Work required » Of the records below, reproduce only the span that opens with the line containing "1) metal wall hook (219,264,308,371)" and closes with the last line.

+++ Records supplied

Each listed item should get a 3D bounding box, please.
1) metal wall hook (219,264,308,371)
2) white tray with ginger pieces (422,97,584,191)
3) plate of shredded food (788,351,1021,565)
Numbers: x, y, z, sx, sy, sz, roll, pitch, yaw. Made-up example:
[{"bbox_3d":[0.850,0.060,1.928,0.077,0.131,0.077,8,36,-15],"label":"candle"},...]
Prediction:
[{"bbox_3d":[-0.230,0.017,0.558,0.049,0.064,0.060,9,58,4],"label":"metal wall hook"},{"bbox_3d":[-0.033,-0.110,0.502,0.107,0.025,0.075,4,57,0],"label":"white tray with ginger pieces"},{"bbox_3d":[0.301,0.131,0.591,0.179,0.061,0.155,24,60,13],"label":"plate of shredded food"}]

++++++

Exercise answer »
1) metal wall hook (219,264,308,371)
2) white tray with ginger pieces (422,97,584,191)
3) plate of shredded food (788,351,1021,565)
Numbers: x, y, z, sx, sy, sz, roll, pitch, yaw. Made-up example:
[{"bbox_3d":[0.850,0.060,1.928,0.077,0.131,0.077,8,36,-15],"label":"candle"},...]
Prediction:
[{"bbox_3d":[-0.230,0.017,0.558,0.049,0.064,0.060,9,58,4],"label":"metal wall hook"},{"bbox_3d":[-0.033,-0.110,0.502,0.107,0.025,0.075,4,57,0],"label":"white tray with ginger pieces"},{"bbox_3d":[0.301,0.131,0.591,0.179,0.061,0.155,24,60,13],"label":"plate of shredded food"}]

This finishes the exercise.